I am using this scrapy code snippet to render javascript code of the website that I want to crawl data from. The site is a video search engine and the search results is rendered by javascript. I want to follow the next page link and scrap the whole searched items. Following is my spider code:
class VideoSpider(BaseSpider):
name = "VideoSpider"
allowed_domains = ["domain.com"]
start_urls = ['video search results link']
def parse(self, response):
hxs = HtmlXPathSelector(response)
video_items = hxs.select("//ul[@id='results-list']/li[@class='result']")
#items = []
for vi in video_items:
item = VideoItem()
link = vi.select("a[@class='result-link']/@href").extract()[0]
title = vi.select("a[@class='result-link']/@title").extract()[0]
#print title,link
item['title'] = title
item['url'] = link
yield item
next_page = hxs.select("//div[@id='page']/a")
for np in next_page:
next_url = np.select("@href").extract()
if next_url:
url = urlparse.urljoin(response.url, next_url[0])
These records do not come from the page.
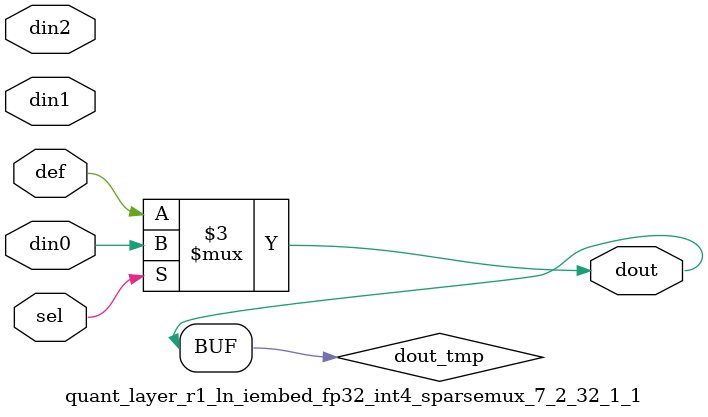
<source format=v>
`timescale 1 ns / 1 ps
module quant_layer_r1_ln_iembed_fp32_int4_sparsemux_7_2_32_1_1 (din0,din1,din2,def,sel,dout);
parameter din0_WIDTH = 1;
parameter din1_WIDTH = 1;
parameter din2_WIDTH = 1;
parameter def_WIDTH = 1;
parameter sel_WIDTH = 1;
parameter dout_WIDTH = 1;
parameter [sel_WIDTH-1:0] CASE0 = 1;
parameter [sel_WIDTH-1:0] CASE1 = 1;
parameter [sel_WIDTH-1:0] CASE2 = 1;
parameter ID = 1;
parameter NUM_STAGE = 1;
input [din0_WIDTH-1:0] din0;
input [din1_WIDTH-1:0] din1;
input [din2_WIDTH-1:0] din2;
input [def_WIDTH-1:0] def;
input [sel_WIDTH-1:0] sel;
output [dout_WIDTH-1:0] dout;
reg [dout_WIDTH-1:0] dout_tmp;
always @ (*) begin
(* parallel_case *) case (sel)
    
    CASE0 : dout_tmp = din0;
    
    CASE1 : dout_tmp = din1;
    
    CASE2 : dout_tmp = din2;
    
    default : dout_tmp = def;
endcase
end
assign dout = dout_tmp;
endmodule
</source>
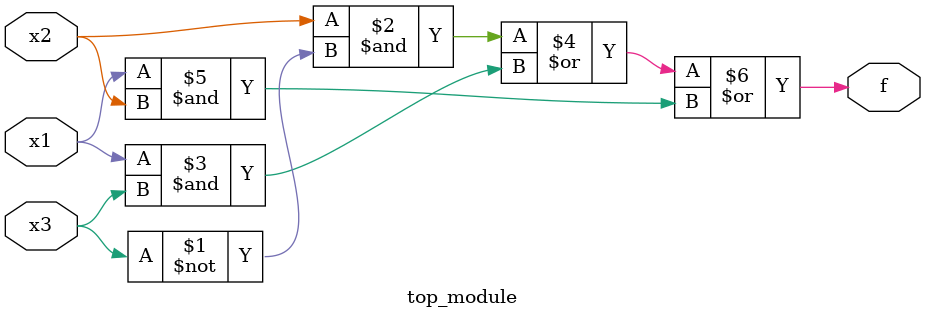
<source format=sv>
module top_module( 
    input x3,
    input x2,
    input x1,  // three inputs
    output f   // one output
);
assign f=x2&~x3|x1&x3|x1&x2;
endmodule

</source>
#url = response.url, str(next_page)
self.log("find next page url: %s"%url, log.INFO)
yield Request(url, callback=self.parse)
I found that the link in the start_urls is correctly downloaded and rendered properly like this:
<ul id="results-list" class="clearfix" static="bl=normal">
<li class="result" href="" </li>
<li class="result" href="" </li>
<li class="result" href="" </li>
....
Therefore the extracting is successful on the first page while when the next page links is fetched the javascript is not rendered like this:
<ul id="results-list" class="clearfix" static="bl=normal"></ul>
<div id="loading">trying to load page for you, please be patient</div>
So the scraping stopped because it can not extract the links as a result of the results-list is not rendered.Why the first page is rendered properly but the second is not? Should I use selenium instead of webkit and jswebkit?
Finally I figure out the problem. Some url are not properly formed.